[Date Prev][Date Next][Thread Prev][Thread Next][Date Index][Thread Index]

[AUDITORY] Release of FSDnoisy18k: a dataset to investigate label noise in sound event classification



*** apologies for cross-posting ***

Dear list,

We're pleased to announce the release of FSDnoisy18k, an open dataset to foster the investigation of label noise in sound event classification. It contains 42.5 hours of audio across 20 sound classes, including a small amount of manually-labeled data and a larger quantity of real-world noisy data.

The dataset is released as part of our publication:

Learning Sound Event Classifiers from Web Audio with Noisy Labels
E. Fonseca, M. Plakal, D. P. W. Ellis, F. Font, X. Favory, and X. Serra.

> _Task a_:
According to the announcement, how many hours of audio does FSDnoisy18k contain?

> _The data_:
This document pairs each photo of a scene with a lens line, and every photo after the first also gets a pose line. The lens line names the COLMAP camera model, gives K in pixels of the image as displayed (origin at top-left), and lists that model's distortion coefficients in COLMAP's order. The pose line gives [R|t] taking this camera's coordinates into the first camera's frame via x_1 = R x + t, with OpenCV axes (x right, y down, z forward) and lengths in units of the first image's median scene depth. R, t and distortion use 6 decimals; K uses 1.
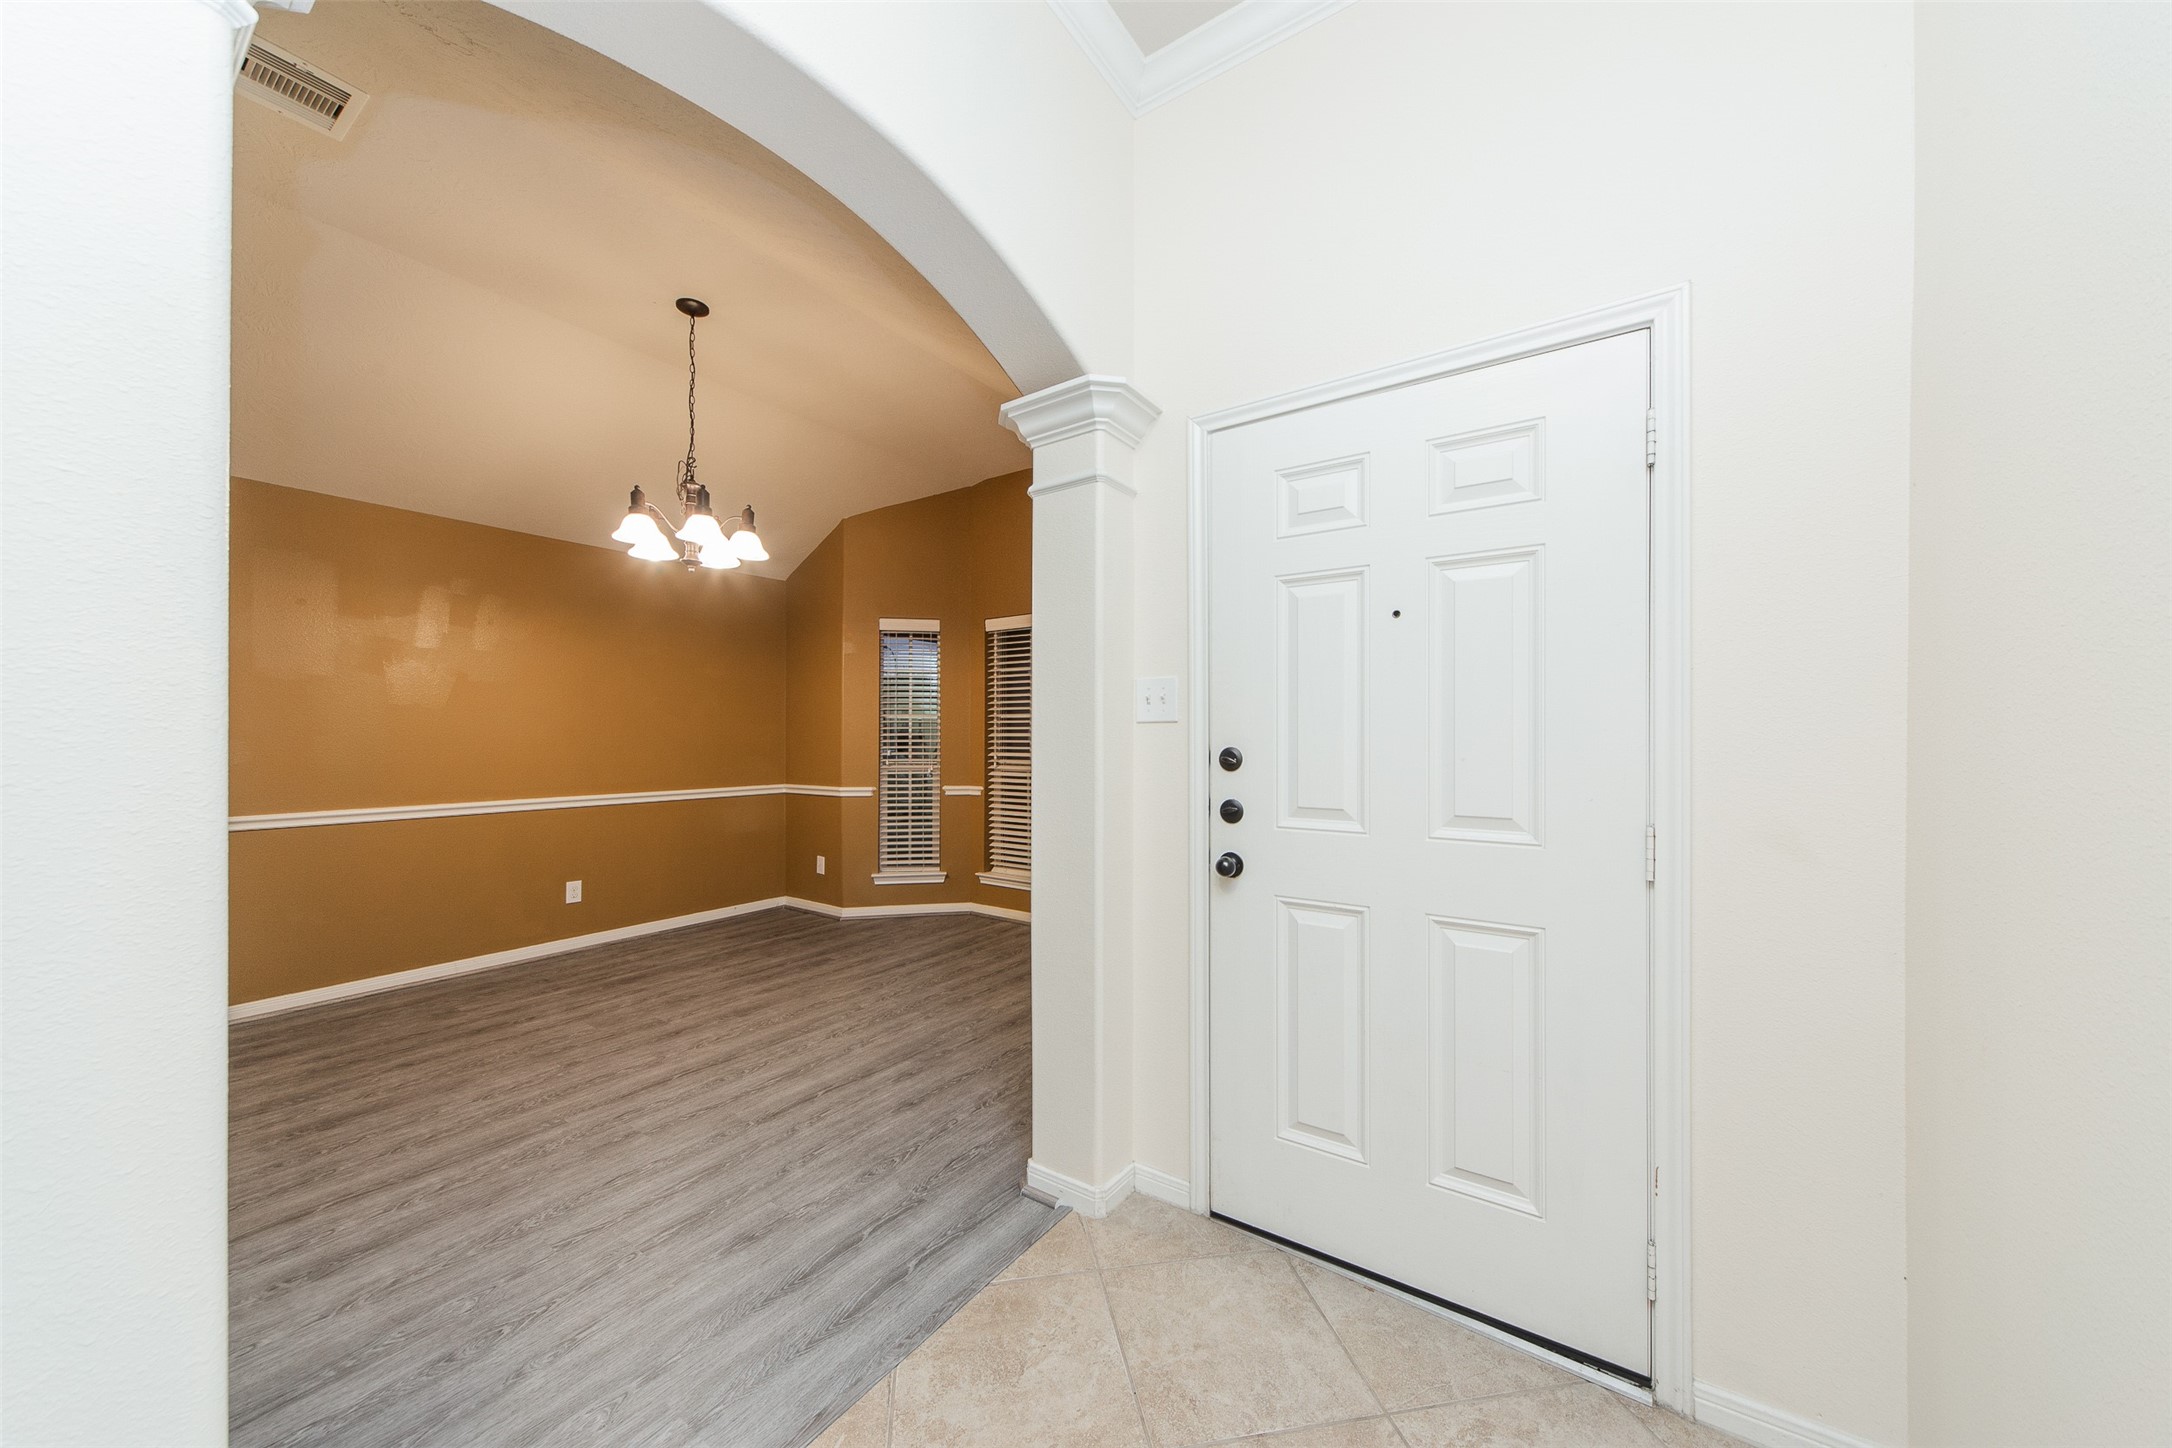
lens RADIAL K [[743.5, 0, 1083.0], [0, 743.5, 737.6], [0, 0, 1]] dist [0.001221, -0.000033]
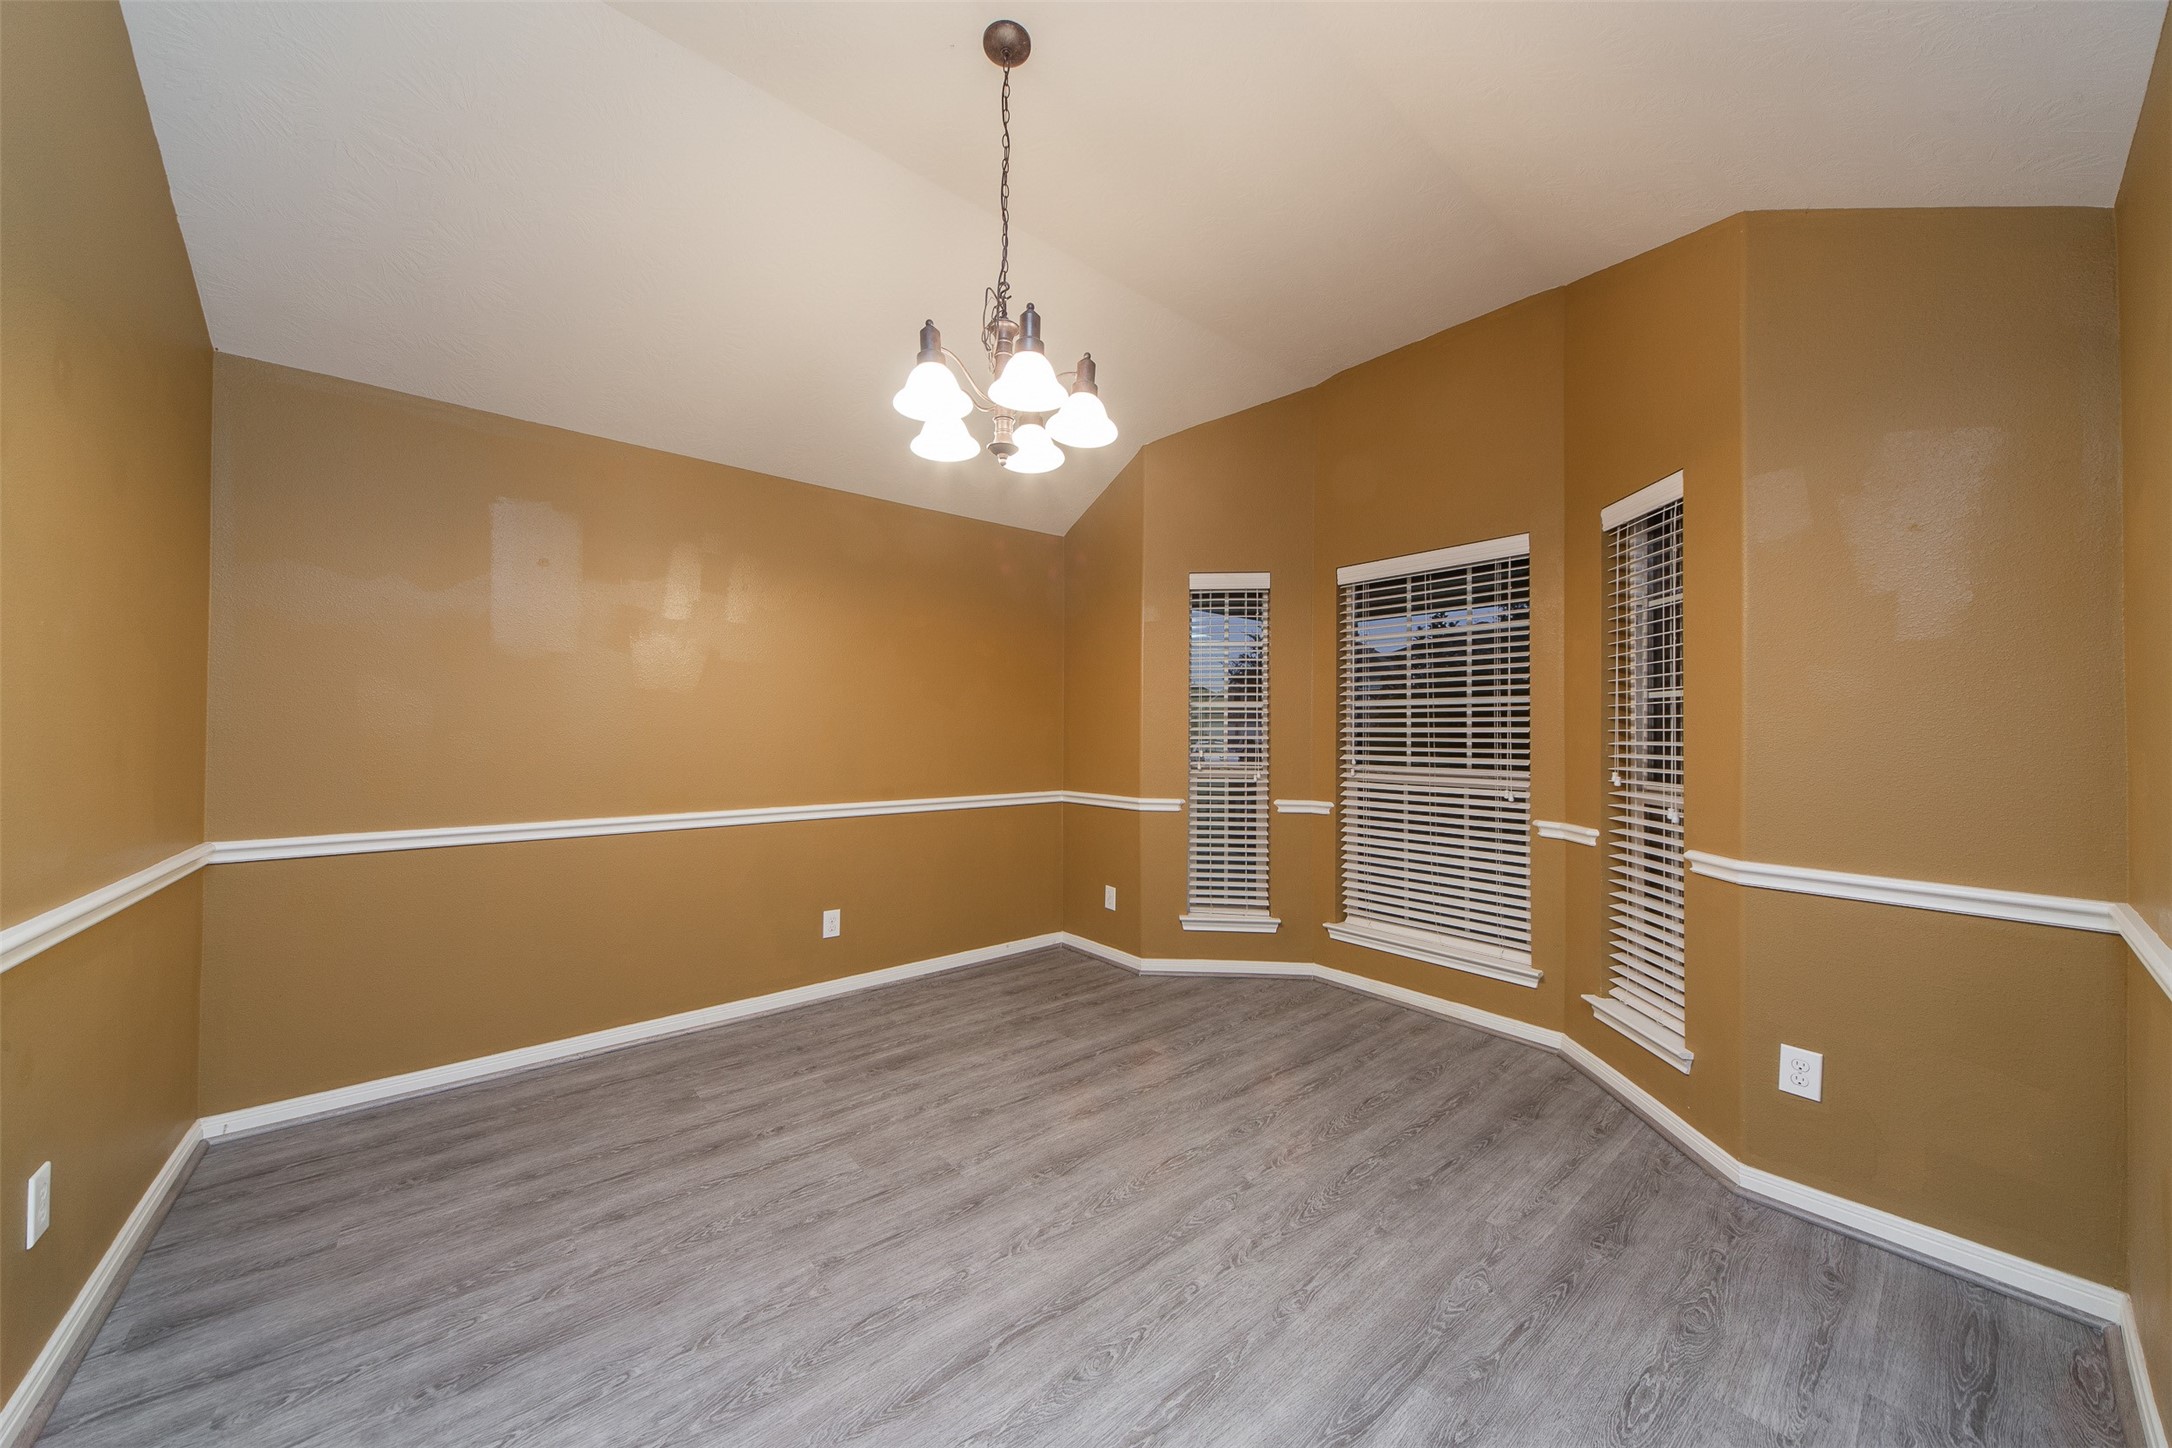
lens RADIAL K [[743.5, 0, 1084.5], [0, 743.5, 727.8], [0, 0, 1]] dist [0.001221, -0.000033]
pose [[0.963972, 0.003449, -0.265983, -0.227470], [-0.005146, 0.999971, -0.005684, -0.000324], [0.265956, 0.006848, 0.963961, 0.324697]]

> _Task b_:
Rewrite the listing from its start up to and including the line containing "727.8], [0, 0, 1]] dist [0.001221, -0.000033]", replacing "document" with "file" and keeping everything else unchanged, and leave the pictures out of your answer.

> _Task answer a_:
42.5 hours

> _Task answer b_:
This file pairs each photo of a scene with a lens line, and every photo after the first also gets a pose line. The lens line names the COLMAP camera model, gives K in pixels of the image as displayed (origin at top-left), and lists that model's distortion coefficients in COLMAP's order. The pose line gives [R|t] taking this camera's coordinates into the first camera's frame via x_1 = R x + t, with OpenCV axes (x right, y down, z forward) and lengths in units of the first image's median scene depth. R, t and distortion use 6 decimals; K uses 1.
lens RADIAL K [[743.5, 0, 1083.0], [0, 743.5, 737.6], [0, 0, 1]] dist [0.001221, -0.000033]
lens RADIAL K [[743.5, 0, 1084.5], [0, 743.5, 727.8], [0, 0, 1]] dist [0.001221, -0.000033]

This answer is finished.